[The Religions of India by Edward Washburn Hopkins]@TWC D-Link bookThe Religions of India CHAPTER VI 20/64
In later hymns these objects are generally of sacrificial nature, and the stones with which _soma_ is pressed are divine like the plant.
Yet often there is no sacrificial observance to cause this veneration. Hymns are addressed to weapons, to the war-car, as to divine beings. Sorcery and incantation is not looked upon favorably, but nevertheless it is found. Another class of divinities includes abstractions, generally female, such as Infinity, Piety, Abundance, with the barely-mentioned Gung[=u], R[=a]k[=a], etc.

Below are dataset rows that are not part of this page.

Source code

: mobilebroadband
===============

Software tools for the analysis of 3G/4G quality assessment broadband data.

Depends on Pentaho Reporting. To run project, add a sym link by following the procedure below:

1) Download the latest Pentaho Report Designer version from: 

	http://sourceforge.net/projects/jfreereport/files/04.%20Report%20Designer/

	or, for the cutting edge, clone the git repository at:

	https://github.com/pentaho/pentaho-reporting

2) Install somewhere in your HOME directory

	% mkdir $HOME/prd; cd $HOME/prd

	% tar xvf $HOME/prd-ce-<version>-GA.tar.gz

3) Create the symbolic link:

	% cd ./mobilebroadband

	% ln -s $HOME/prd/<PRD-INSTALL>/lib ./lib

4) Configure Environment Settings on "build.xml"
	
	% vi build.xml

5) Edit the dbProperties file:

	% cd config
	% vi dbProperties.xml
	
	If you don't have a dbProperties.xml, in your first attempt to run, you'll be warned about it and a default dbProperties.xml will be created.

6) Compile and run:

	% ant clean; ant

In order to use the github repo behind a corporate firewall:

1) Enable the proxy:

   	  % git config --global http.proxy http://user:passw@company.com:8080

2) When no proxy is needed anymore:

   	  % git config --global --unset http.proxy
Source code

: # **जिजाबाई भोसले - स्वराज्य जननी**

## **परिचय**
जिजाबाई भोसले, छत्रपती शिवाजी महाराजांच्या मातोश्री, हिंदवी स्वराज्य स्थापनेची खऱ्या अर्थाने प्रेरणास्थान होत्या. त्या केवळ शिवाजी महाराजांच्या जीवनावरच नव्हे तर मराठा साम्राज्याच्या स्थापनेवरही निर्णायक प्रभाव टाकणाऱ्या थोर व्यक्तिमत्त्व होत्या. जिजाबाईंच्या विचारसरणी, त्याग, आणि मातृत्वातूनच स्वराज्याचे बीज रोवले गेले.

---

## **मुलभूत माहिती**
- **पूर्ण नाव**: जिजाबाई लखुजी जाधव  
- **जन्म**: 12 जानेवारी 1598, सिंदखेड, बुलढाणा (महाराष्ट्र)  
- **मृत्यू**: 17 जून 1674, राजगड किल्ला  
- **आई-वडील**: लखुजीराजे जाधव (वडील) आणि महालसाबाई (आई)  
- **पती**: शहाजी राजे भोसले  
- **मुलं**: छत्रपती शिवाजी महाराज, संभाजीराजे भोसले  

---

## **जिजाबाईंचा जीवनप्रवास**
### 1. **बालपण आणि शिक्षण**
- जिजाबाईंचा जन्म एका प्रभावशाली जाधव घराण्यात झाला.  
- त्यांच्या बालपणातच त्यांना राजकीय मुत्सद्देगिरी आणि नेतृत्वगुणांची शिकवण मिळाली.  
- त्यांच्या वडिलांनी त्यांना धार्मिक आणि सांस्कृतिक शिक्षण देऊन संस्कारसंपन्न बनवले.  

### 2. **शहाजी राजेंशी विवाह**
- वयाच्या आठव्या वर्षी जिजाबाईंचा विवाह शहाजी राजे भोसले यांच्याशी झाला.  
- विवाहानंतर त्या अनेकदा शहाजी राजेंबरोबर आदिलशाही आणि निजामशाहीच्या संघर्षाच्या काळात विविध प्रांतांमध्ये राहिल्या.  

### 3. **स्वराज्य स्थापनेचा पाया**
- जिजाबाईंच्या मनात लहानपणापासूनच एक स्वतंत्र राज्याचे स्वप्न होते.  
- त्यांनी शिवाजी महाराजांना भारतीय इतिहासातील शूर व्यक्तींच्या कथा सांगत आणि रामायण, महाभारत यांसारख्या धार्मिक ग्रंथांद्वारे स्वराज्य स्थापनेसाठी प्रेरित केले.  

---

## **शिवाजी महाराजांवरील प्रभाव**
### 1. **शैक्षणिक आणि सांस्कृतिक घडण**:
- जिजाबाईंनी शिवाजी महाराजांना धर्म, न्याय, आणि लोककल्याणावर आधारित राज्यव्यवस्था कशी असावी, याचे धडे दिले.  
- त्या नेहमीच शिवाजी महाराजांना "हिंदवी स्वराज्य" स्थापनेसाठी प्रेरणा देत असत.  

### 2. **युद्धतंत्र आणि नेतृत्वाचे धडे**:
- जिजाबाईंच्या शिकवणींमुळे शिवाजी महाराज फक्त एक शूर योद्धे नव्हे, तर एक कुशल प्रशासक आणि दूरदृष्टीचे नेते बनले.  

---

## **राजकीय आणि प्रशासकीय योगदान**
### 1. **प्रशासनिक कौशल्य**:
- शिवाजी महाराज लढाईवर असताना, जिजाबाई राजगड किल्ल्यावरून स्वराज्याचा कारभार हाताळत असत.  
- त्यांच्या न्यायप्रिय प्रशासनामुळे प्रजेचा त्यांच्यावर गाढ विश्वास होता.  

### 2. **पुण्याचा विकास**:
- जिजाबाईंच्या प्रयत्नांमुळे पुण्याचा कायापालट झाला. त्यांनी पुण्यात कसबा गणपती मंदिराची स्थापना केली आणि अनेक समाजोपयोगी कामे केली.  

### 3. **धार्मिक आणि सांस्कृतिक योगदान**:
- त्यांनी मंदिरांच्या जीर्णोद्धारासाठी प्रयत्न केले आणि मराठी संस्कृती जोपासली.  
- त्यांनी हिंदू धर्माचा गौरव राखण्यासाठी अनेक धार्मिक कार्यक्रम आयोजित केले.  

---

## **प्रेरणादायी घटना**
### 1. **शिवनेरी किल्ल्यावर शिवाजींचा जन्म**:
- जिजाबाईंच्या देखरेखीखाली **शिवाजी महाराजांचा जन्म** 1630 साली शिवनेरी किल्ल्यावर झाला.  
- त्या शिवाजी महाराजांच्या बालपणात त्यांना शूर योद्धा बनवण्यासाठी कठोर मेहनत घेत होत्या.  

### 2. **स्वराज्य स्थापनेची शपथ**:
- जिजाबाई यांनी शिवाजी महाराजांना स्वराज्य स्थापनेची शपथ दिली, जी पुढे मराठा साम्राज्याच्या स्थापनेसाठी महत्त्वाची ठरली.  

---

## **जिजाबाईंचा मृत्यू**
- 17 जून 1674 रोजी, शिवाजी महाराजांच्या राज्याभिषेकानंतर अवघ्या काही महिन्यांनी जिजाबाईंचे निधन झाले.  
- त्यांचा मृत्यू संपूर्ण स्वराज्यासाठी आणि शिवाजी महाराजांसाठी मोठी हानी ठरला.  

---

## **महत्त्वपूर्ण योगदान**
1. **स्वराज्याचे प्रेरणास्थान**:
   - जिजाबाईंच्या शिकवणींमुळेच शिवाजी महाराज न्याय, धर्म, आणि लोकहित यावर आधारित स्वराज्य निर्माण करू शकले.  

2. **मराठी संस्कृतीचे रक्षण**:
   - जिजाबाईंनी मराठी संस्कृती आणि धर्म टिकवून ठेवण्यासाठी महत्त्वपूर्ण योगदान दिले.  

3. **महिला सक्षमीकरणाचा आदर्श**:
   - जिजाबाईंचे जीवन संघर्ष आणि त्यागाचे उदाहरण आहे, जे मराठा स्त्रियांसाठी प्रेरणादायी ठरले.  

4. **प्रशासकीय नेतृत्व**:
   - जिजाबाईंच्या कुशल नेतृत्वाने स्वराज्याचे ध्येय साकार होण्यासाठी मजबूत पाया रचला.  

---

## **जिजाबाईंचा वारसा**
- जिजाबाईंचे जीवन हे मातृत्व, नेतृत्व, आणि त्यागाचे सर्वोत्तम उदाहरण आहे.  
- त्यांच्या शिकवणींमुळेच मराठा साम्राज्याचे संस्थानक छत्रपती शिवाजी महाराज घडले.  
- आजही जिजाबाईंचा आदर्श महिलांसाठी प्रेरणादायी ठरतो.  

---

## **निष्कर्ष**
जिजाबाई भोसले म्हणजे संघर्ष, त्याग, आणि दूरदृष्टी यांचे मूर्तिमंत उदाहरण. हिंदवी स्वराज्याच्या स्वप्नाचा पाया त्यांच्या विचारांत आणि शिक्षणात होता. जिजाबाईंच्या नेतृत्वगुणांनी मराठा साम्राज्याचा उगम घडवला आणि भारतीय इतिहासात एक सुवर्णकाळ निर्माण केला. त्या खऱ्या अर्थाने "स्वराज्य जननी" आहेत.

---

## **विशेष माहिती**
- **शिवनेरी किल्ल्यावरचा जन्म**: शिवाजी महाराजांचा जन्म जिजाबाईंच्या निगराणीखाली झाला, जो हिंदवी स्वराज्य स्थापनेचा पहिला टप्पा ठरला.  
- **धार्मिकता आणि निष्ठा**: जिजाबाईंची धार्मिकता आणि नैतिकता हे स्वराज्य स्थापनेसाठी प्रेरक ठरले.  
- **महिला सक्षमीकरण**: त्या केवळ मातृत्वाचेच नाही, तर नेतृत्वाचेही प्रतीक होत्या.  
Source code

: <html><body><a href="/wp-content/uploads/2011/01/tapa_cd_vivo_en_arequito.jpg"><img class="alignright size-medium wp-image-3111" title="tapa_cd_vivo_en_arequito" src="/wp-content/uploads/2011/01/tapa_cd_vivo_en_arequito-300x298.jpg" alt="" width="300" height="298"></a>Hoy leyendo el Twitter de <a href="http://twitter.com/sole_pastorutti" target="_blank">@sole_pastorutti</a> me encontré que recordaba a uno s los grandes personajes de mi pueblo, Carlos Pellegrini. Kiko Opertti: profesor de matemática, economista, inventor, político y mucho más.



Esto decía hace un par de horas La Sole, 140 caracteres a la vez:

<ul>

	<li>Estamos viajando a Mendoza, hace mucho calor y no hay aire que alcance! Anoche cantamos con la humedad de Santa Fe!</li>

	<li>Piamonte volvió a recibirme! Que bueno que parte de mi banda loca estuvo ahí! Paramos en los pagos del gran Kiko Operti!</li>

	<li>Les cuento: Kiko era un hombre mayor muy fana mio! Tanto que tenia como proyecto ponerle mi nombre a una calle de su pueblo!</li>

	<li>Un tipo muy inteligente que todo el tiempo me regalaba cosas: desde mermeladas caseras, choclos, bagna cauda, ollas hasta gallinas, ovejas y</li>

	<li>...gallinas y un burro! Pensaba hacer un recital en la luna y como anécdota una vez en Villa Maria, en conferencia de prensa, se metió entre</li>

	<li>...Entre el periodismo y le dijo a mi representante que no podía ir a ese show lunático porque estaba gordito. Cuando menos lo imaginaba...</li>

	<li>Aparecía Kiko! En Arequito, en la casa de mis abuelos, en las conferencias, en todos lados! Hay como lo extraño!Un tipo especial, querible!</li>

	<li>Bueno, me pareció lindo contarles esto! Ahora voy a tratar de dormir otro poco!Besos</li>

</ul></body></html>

(which may be moon-phases).
The most important of these abstractions[22] is 'the lord of strength,' a priestly interpretation of Indra, interpreted as religious strength or prayer, to whom are accredited all of Indra's special acts. Hillebrandt interprets this god, Brahmanaspati or Brihaspati, as the moon; Mueller, somewhat doubtfully, as fire; while Roth will not allow that Brihaspati has anything to do with natural phenomena, but considers him to have been from the beginning 'lord of prayer.' With this view we partly concur, but we would make the important modification that the god was lord of prayer only as priestly abstraction Indra in his higher development.
It is from this god is come probably the head of the later trinity, Brahm[=a], through personified _brahma_, power; prayer, with its philosophical development into the Absolute.